WHAT THE TASK ASKS:
Copy, from the entries below, each line in which the string "WGPUTextureDescriptor" appears.

* * * *

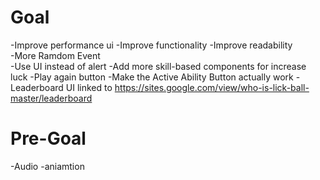 # Goal
-Improve performance ui 
-Improve functionality
-Improve readability        
-More Ramdom Event                     
-Use UI instead of alert
-Add more skill-based components for increase luck
-Play again button
-Make the Active Ability Button actually work
-Leaderboard UI linked to https://sites.google.com/view/who-is-lick-ball-master/leaderboard

# Pre-Goal
-Audio
-aniamtion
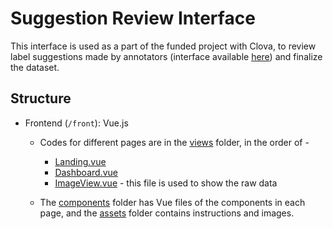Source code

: # Suggestion Review Interface
This interface is used as a part of the funded project with Clova, to review label suggestions made by annotators (interface available [here](https://github.com/kixlab/clova_annotation_interface)) and finalize the dataset.

## Structure
* Frontend (`/front`): Vue.js
  * Codes for different pages are in the [views](./src/views) folder, in the order of -
    * [Landing.vue](./src/views/Landing.vue)
    * [Dashboard.vue](./src/views/Dashboard.vue)
    * [ImageView.vue](./src/views/ImageView.vue) - this file is used to show the raw data


  * The [components](./src/components) folder has Vue files of the components in each page, and the [assets](./src/assets) folder contains instructions and images.

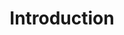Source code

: ---
permalink: false
hideInSitemap: true
tags: level2
key: introduction_fr
title: Introduction
redirect: /fr/accessibility/introduction/about-accessibility/
parent: accessibility_fr
order: 1
---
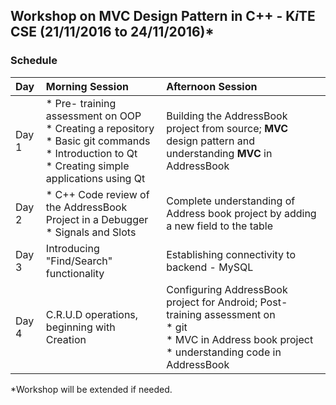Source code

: ## Workshop on MVC  Design Pattern in C++ - K*i*TE CSE (21/11/2016 to 24/11/2016)* 
### Schedule
| Day   |Morning Session|Afternoon Session| 
|:----- |:--------------|:----------------|
| Day 1 |* Pre- training assessment on OOP <br/>* Creating a repository<br/>* Basic git commands<br/>* Introduction to Qt <br/>* Creating simple applications using Qt |Building the AddressBook project from source; **MVC** design pattern and understanding **MVC** in AddressBook | 
|Day 2 |* C++ Code review of the AddressBook Project in a Debugger<br/>* Signals and Slots | Complete understanding of Address book project by adding a new field to the table | 
|Day 3 |Introducing  "Find/Search"  functionality | Establishing connectivity to backend  - MySQL |
|Day 4 |C.R.U.D operations, beginning with Creation| Configuring AddressBook project for Android; Post-training assessment on<br/> * git<br/> * MVC in Address book project<br/> * understanding code in AddressBook |

*Workshop will be extended if needed.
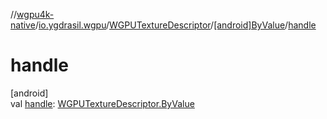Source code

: //[wgpu4k-native](../../../../index.md)/[io.ygdrasil.wgpu](../../index.md)/[WGPUTextureDescriptor](../index.md)/[[android]ByValue](index.md)/[handle](handle.md)

# handle

[android]\
val [handle](handle.md): [WGPUTextureDescriptor.ByValue](../../../io.ygdrasil.wgpu.android/-w-g-p-u-texture-descriptor/-by-value/index.md)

* * * *

RESPONSE BELOW:
: //[wgpu4k-native](../../../../index.md)/[io.ygdrasil.wgpu](../../index.md)/[WGPUTextureDescriptor](../index.md)/[[android]ByValue](index.md)/[handle](handle.md)
val [handle](handle.md): [WGPUTextureDescriptor.ByValue](../../../io.ygdrasil.wgpu.android/-w-g-p-u-texture-descriptor/-by-value/index.md)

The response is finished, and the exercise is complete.